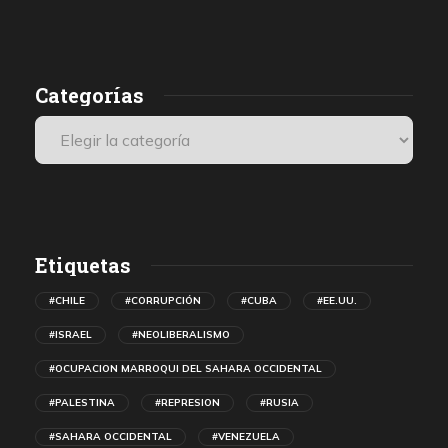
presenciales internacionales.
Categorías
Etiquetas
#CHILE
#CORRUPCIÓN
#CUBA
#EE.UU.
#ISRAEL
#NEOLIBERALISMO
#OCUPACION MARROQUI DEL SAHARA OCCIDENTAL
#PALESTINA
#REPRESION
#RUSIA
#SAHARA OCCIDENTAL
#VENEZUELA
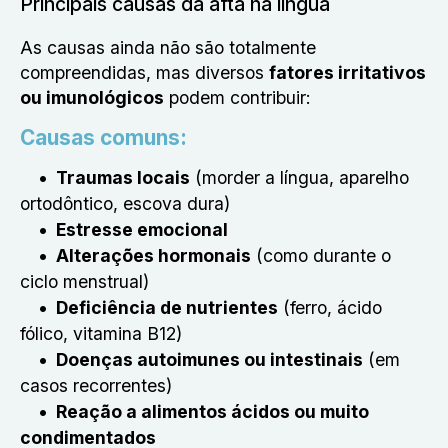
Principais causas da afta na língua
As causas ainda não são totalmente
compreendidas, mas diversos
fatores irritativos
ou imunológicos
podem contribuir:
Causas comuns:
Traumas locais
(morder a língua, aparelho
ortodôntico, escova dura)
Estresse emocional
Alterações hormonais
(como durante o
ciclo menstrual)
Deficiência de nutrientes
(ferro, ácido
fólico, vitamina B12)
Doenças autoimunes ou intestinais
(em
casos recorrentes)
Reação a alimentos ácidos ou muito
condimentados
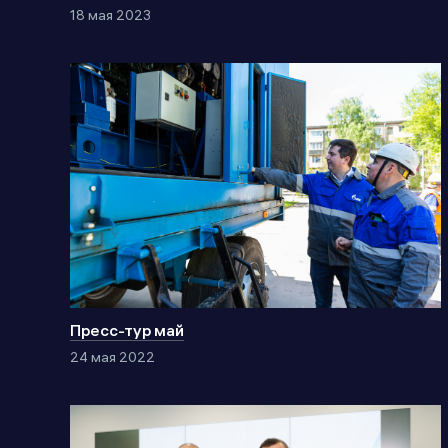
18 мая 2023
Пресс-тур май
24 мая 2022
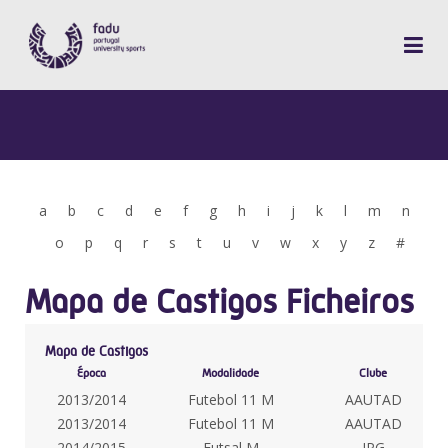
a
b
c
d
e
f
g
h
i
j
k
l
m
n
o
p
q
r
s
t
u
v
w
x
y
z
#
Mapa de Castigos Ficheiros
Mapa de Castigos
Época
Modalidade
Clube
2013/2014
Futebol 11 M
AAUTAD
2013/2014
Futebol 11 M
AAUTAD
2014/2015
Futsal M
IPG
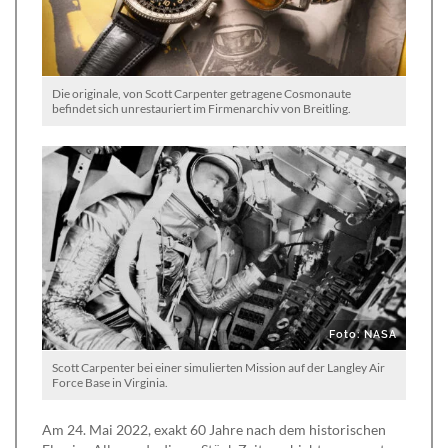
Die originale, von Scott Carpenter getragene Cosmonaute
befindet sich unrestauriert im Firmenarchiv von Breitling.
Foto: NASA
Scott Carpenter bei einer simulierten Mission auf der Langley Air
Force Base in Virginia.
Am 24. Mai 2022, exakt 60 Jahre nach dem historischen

--

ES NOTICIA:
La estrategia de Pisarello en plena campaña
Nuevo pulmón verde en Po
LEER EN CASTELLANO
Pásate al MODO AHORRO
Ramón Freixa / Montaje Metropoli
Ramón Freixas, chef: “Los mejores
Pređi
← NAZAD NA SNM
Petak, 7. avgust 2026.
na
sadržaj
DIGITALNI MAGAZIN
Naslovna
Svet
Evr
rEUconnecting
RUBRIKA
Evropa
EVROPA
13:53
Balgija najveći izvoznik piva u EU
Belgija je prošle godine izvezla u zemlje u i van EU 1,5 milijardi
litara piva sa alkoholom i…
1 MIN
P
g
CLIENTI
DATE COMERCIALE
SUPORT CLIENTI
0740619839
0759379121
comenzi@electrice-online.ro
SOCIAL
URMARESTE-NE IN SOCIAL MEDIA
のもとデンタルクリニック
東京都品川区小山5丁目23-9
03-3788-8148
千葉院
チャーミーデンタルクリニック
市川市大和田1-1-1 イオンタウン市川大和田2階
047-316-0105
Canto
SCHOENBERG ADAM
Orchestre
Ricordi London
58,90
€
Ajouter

* _WHAT TO WORK ON_:
Could you give back only the part of the items that opens with the line containing "Principais causas da afta na língua" and closes with the line containing "Am 24. Mai 2022, exakt", switching "Futebol 11 M" to "Futebol 7 M" and keeping everything else unchanged? Leave the pictures out of your answer.

* _WRITTEN REPLY_:
Principais causas da afta na língua
As causas ainda não são totalmente
compreendidas, mas diversos
fatores irritativos
ou imunológicos
podem contribuir:
Causas comuns:
Traumas locais
(morder a língua, aparelho
ortodôntico, escova dura)
Estresse emocional
Alterações hormonais
(como durante o
ciclo menstrual)
Deficiência de nutrientes
(ferro, ácido
fólico, vitamina B12)
Doenças autoimunes ou intestinais
(em
casos recorrentes)
Reação a alimentos ácidos ou muito
condimentados
18 мая 2023
Пресс-тур май
24 мая 2022
a
b
c
d
e
f
g
h
i
j
k
l
m
n
o
p
q
r
s
t
u
v
w
x
y
z
#
Mapa de Castigos Ficheiros
Mapa de Castigos
Época
Modalidade
Clube
2013/2014
Futebol 7 M
AAUTAD
2013/2014
Futebol 7 M
AAUTAD
2014/2015
Futsal M
IPG
Die originale, von Scott Carpenter getragene Cosmonaute
befindet sich unrestauriert im Firmenarchiv von Breitling.
Foto: NASA
Scott Carpenter bei einer simulierten Mission auf der Langley Air
Force Base in Virginia.
Am 24. Mai 2022, exakt 60 Jahre nach dem historischen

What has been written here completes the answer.